- _What is needed_
Set down the data again exactly. Pictures are not part of the copy.

- _Information supplied_

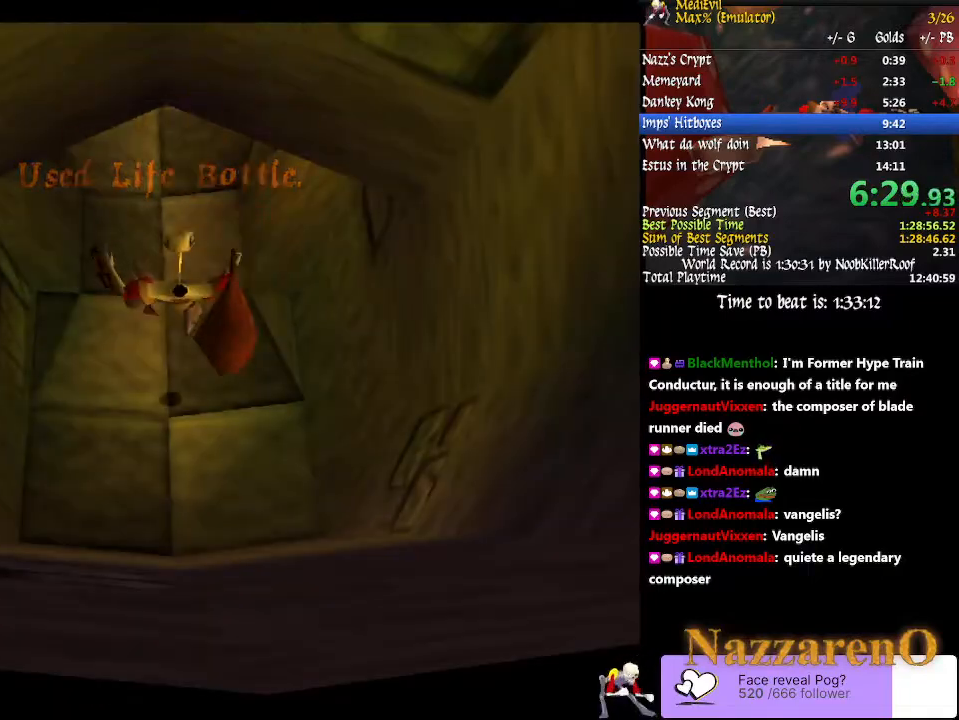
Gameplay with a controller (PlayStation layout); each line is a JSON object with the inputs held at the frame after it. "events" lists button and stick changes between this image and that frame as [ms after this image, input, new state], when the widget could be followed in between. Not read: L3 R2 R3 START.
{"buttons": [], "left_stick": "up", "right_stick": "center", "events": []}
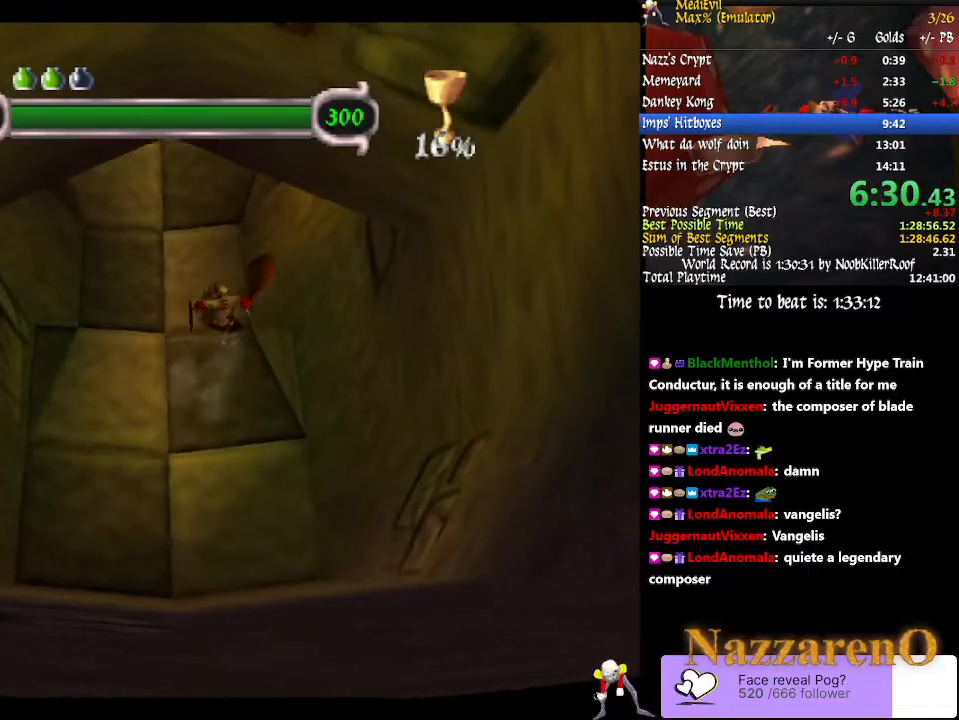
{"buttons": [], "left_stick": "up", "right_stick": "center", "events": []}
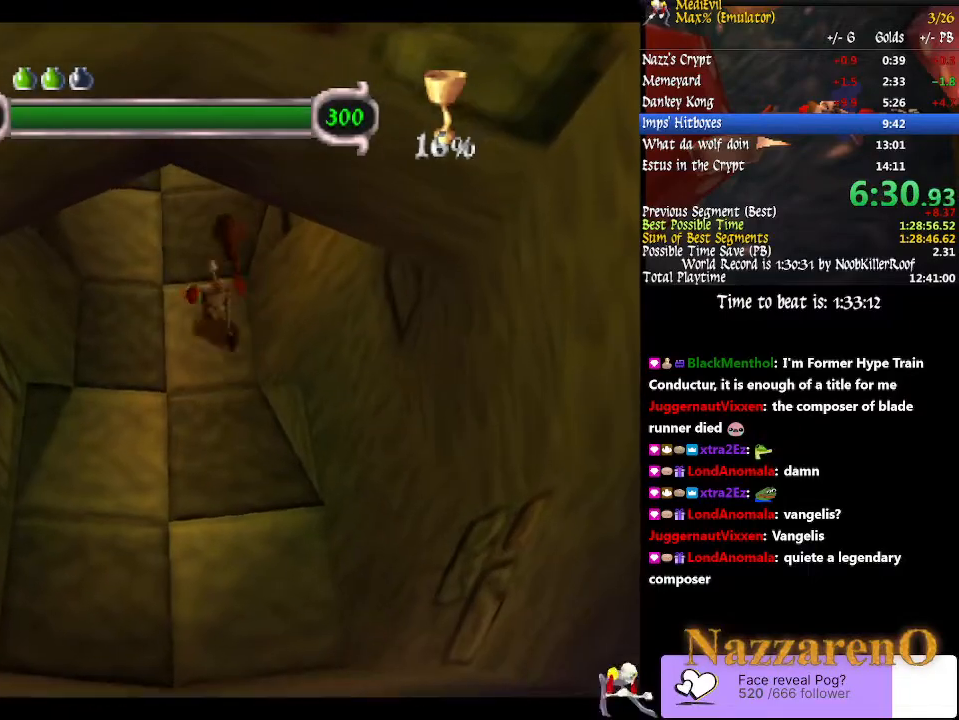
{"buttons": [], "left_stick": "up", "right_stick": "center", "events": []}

- _Answer section_
Gameplay with a controller (PlayStation layout); each line is a JSON object with the inputs held at the frame after it. "events" lists button and stick changes between this image and that frame as [ms after this image, input, new state], when the widget could be followed in between. Not read: L3 R2 R3 START.
{"buttons": [], "left_stick": "up", "right_stick": "center", "events": []}
{"buttons": [], "left_stick": "up", "right_stick": "center", "events": []}
{"buttons": [], "left_stick": "up", "right_stick": "center", "events": []}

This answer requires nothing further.